A Reactive Event Sourced Inventory Solution using AWS Serverless:

Achieve incredibly low latencies at any scale with properly architected AWS serverless offerings

Inventory, Event Sourcing, and Serverless

First, a bit of background on the touchpoints of this article.

Serverless

Serverless is both an industry buzzword and a category of hosted solutions that you’re likely already using if you are hosting in a public cloud. Serverless architecture is a design pattern where applications are made up of third-party services which eliminate the need for infrastructure management. It encompasses both Platform as a Service offerings (Sometimes called BaaS or Backend as a Service) as well as Function as a Service products like Lambda. AWS is the furthest along of any of the cloud providers in serverless technologies and offers a full complement of solutions including:

Again, it’s likely that you’re familiar with at least some of these technologies and it’s also likely that you never classified them as serverless… but that’s exactly what they are!

Inventory

One of the most important aspects of any e-commerce store is proper management of inventory. There isn’t a worse customer experience than allowing a user to add an item to their cart, checkout, pay, and then have to tell them that the item, in fact, isn’t really available.

Event Sourcing

Event sourcing is a way of storing data where all changes to the system are captured as a series of immutable events. Nothing is ever modified or deleted in our source of truth. Martin Fowler has an excellent blog post on this pattern (Martin Fowler has an excellent blog post on most things).

E-Commerce Inventory Management as a Service… such an easy solve

Luckily this is a very easy problem to solve. You simply keep a table in your database called “inventory”. When a user tries to add an item to their cart, you make sure that the inventory for that item is non-zero. When they checkout, you decrement the inventory by one. The next user that comes to the site triggers the same check and if that previous user bought the last one then the item shows as sold out. Something like this:

Problem solved!

But wait.

The above works great when our shoppers are shopping serially. But that isn’t how shoppers shop :(. In a more realistic scenario we have the following:

So here both users add the item to their cart, attempt to check out, and then depending on our implementation either have a race condition where the first checkout wins or are both allowed to checkout and then subsequently one has their order cancelled. Not good.

Okay, but we can solve this! So instead of naively assuming we will have the inventory we originally retrieved indefinitely, we can “reserve” the inventory when it’s added to our cart. This involves some extra calls and extra processing and looks something like this:

Okay so now User 1 reserves inventory when it’s added to their cart and User 2 is properly told there’s none available. That’s great from a functional requirements perspective but now we’re running into some technical considerations. If we rely on the database to make sure that these operations are transactional then we need a strongly consistent datasource with the ability to lock rows in a table. This is fine for small loads but if we have a hot item in our store that a bunch of users is trying to buy simultaneously or a lot of traffic in general, then we’re going to start running into performance issues. Imagine it’s Cyber Monday and we have a great price on the latest video game system. We may get a hundred or even a thousand simultaneous attempts to reserve and purchase the same item. If we’re strongly consistent across our datasource then it’s going to be impossible to handle that kind of traffic (believe me… I’ve seen it!).

__Provided information__:

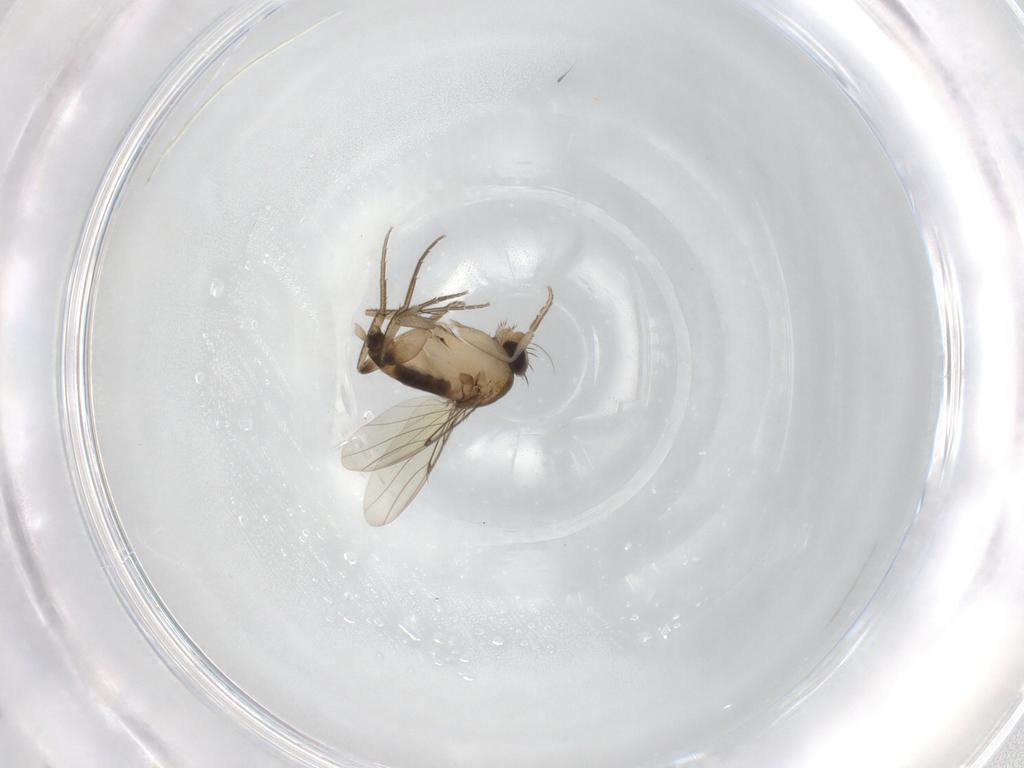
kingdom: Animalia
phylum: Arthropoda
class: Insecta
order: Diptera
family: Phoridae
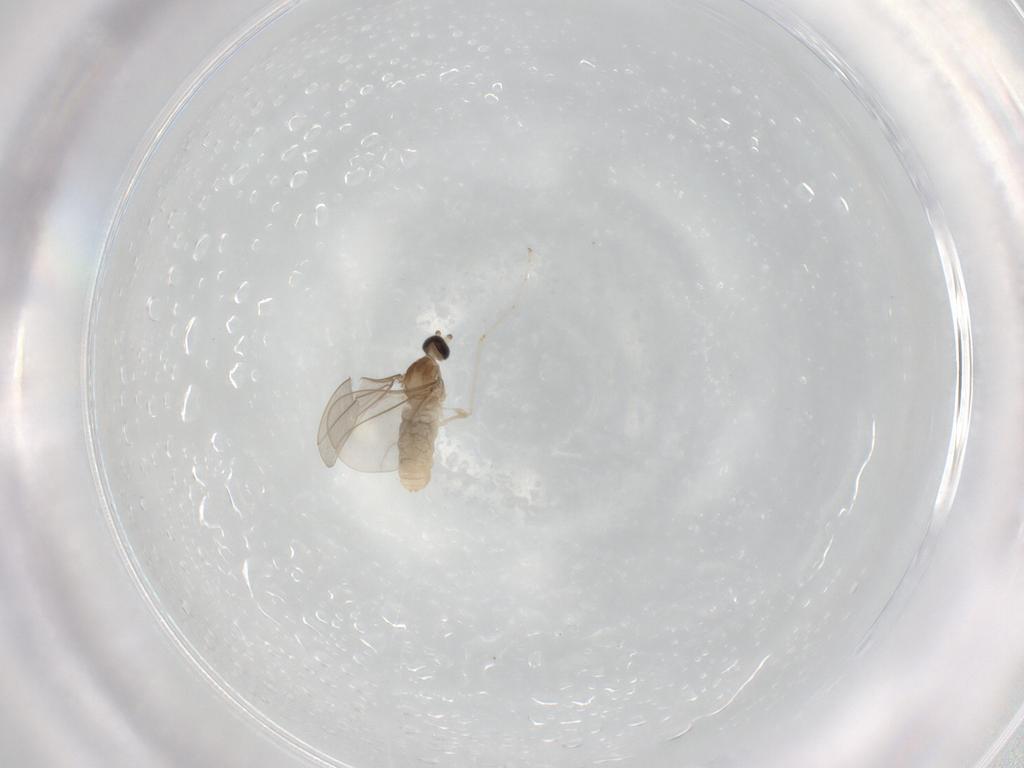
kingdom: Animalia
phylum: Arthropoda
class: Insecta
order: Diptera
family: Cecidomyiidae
...
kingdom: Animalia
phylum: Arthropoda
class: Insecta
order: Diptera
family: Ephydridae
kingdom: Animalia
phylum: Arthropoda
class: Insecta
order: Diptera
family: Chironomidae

__Written tasks__:
#1 In the article on serverless inventory, write out the passage starting with "Event sourcing is" and going on through "on most things).".
#2 List, in order, the steps that the serverless inventory article gives for the worst customer experience.

__In response__:
#1
Event sourcing is a way of storing data where all changes to the system are captured as a series of immutable events. Nothing is ever modified or deleted in our source of truth. Martin Fowler has an excellent blog post on this pattern (Martin Fowler has an excellent blog post on most things).

#2
1. The user adds an item to their cart.
2. The user checks out.
3. The user pays.
4. The user is told that the item isn't really available.